Malcolm Turnbull asks cabinet colleagues to use business social network Slack: Should your enterprise follow his lead?
Thursday, October 15, 2015/
US workplace collaboration tool Slack has a new fan: Australian Prime Minister Malcolm Turnbull.
Turnbull is well known for his interest in emerging digital technology and according to The Australian, he is hoping his cabinet colleagues will share the same inclinations.
The PM argued at a cabinet meeting on September 15 that cabinet should revamp its communication methods and advocated for the adoption of Slack.
Launched in 2014, Slack is an internal social network for businesses that borrows features like hashtags from social media platfoms such as Twitter and applies them to work.
Employers and employees can use the platform to create “channels” for different topics and then post updates, files and videos that are then archived and searchable by everyone inside that business.
Slack signed a deal with investors in March to raise up to $US160 million in a funding round that valued the startup at $US2.76 billion.
A spokesperson for the Prime Minister told The Australian Turnbull is working on ways to improve communication among members of the government.
“The Prime Minister is also discussing with all of his colleagues the best way for communication and that includes looking at new technology,” the spokesperson said.
Turnbull has also been known to use message-destruction apps such as Wickr and Confide and last weekend, reports emerged the Prime Minister uses a private, non-government server for his email.

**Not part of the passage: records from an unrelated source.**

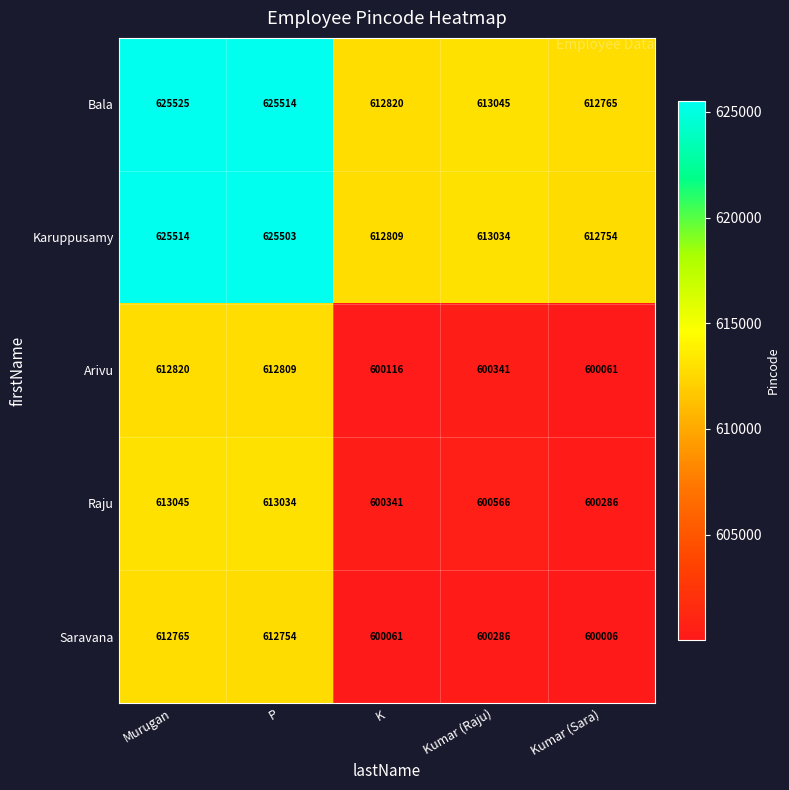

How many distinct data groups are displayed?

5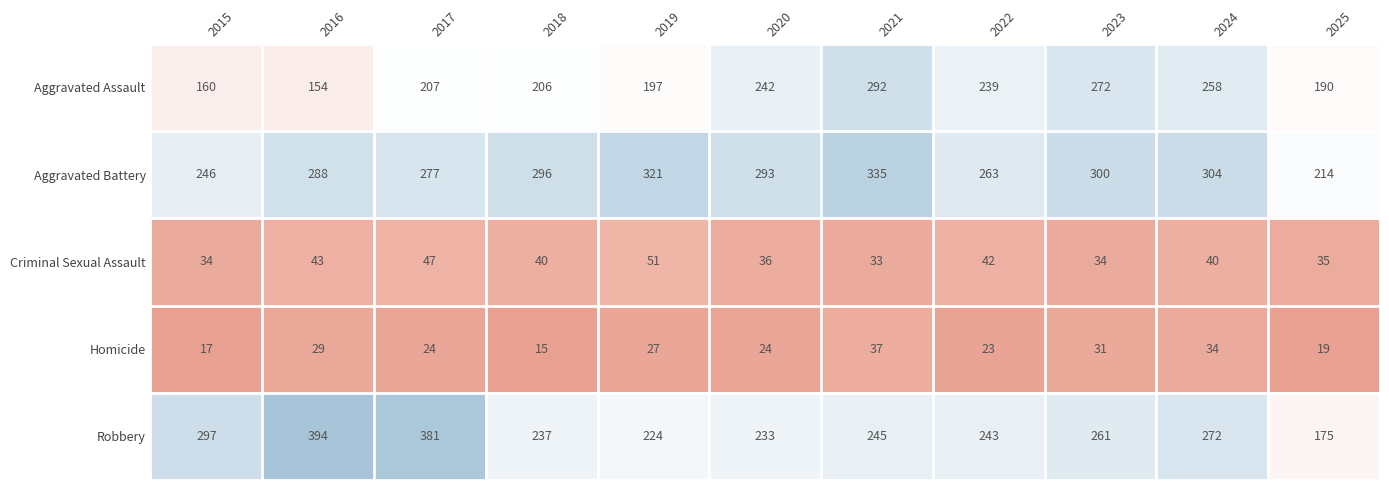

What is the difference between the maximum and minimum values in the Homicide series?

22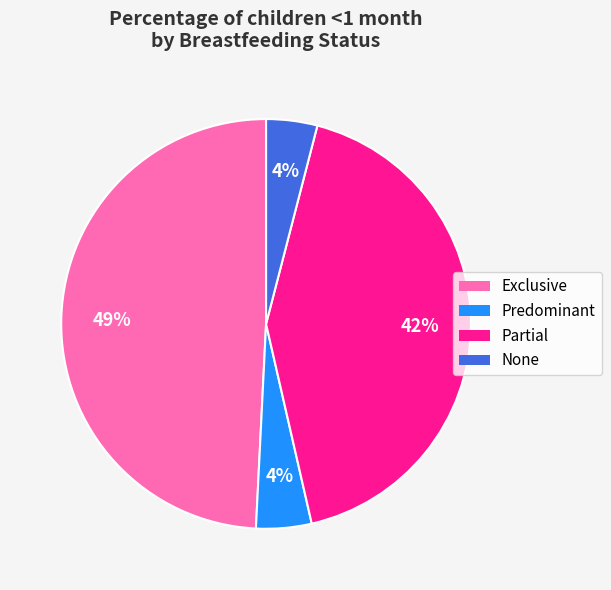

Is the sum of Partial and Exclusive greater than half?

Yes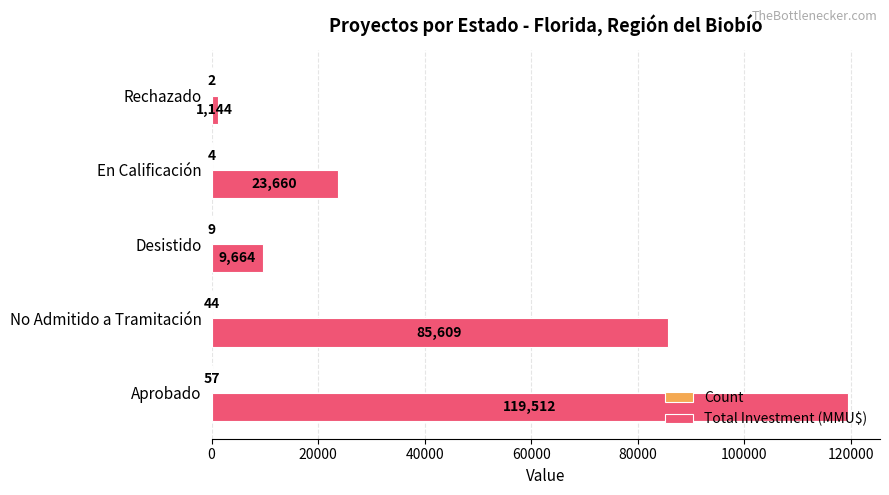

Where is Total Investment (MMU$) nearest to the value 60328?

No Admitido a Tramitación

This has prompted questions about the security of such services and whether it is appropriate for members of the Australian government to use such services, particularly because Slack’s servers are located in Virginia in the US.
AVG security advisor Michael McKinnon told SmartCompany this morning Slack has been hacked a number of times, including in February this year.
“It’s always interesting to hear someone recommend a service that has already been hacked,” McKinnon says.
But McKinnon says Slack has since recovered from this year’s hack and “you would hope it was a wake-up call for them to secure their stuff better”.
But as a Slack user himself, McKinnon says small businesses can benefit from the growing trends towards digital collaboration tools, citing Atlassian’s HipChat product as another option for businesses interested in exploring alternatives to email.
“Slack is hosted in the cloud whereas HipChat can be hosted internally,” he says.
For McKinnon, tools such as Slack lessen the sometime overwhelming load of emails that are traded within businesses.
“In many businesses now, email is still a very heavily used tool. It can actually get to the point where you can’t keep up with your inbox,” he says.
“And many do not contain information that is important enough to be contained in an email.”
McKinnon likens Slack to an instant messaging service but he says the network is able to retain the messages between users, which means employers and employees can catch up on the conversations at a later time.
“It’s also quite rich in the way you can post information,” he says.